- REQUIRED WORK -
Below are records; reproduce exactly the lines from the one containing "DTCO、蘭恩基金會、說蘭協會三方，李亞鑫強調：「全世界只" through the end, both included, and only those.

·····

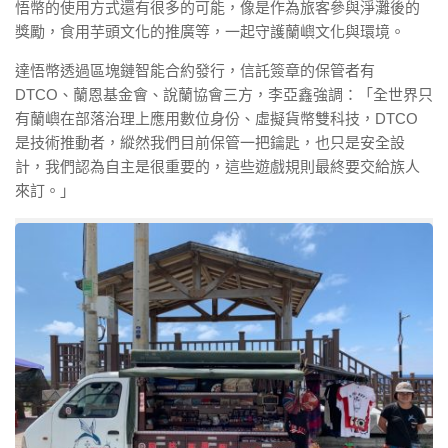
悟幣的使用方式還有很多的可能，像是作為旅客參與淨灘後的
獎勵，食用芋頭文化的推廣等，一起守護蘭嶼文化與環境。
達悟幣透過區塊鏈智能合約發行，信託簽章的保管者有
DTCO、蘭恩基金會、說蘭協會三方，李亞鑫強調：「全世界只
有蘭嶼在部落治理上應用數位身份、虛擬貨幣雙科技，DTCO
是技術推動者，縱然我們目前保管一把鑰匙，也只是安全設
計，我們認為自主是很重要的，這些遊戲規則最終要交給族人
來訂。」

·····

- OUTPUT -
DTCO、蘭恩基金會、說蘭協會三方，李亞鑫強調：「全世界只
有蘭嶼在部落治理上應用數位身份、虛擬貨幣雙科技，DTCO
是技術推動者，縱然我們目前保管一把鑰匙，也只是安全設
計，我們認為自主是很重要的，這些遊戲規則最終要交給族人
來訂。」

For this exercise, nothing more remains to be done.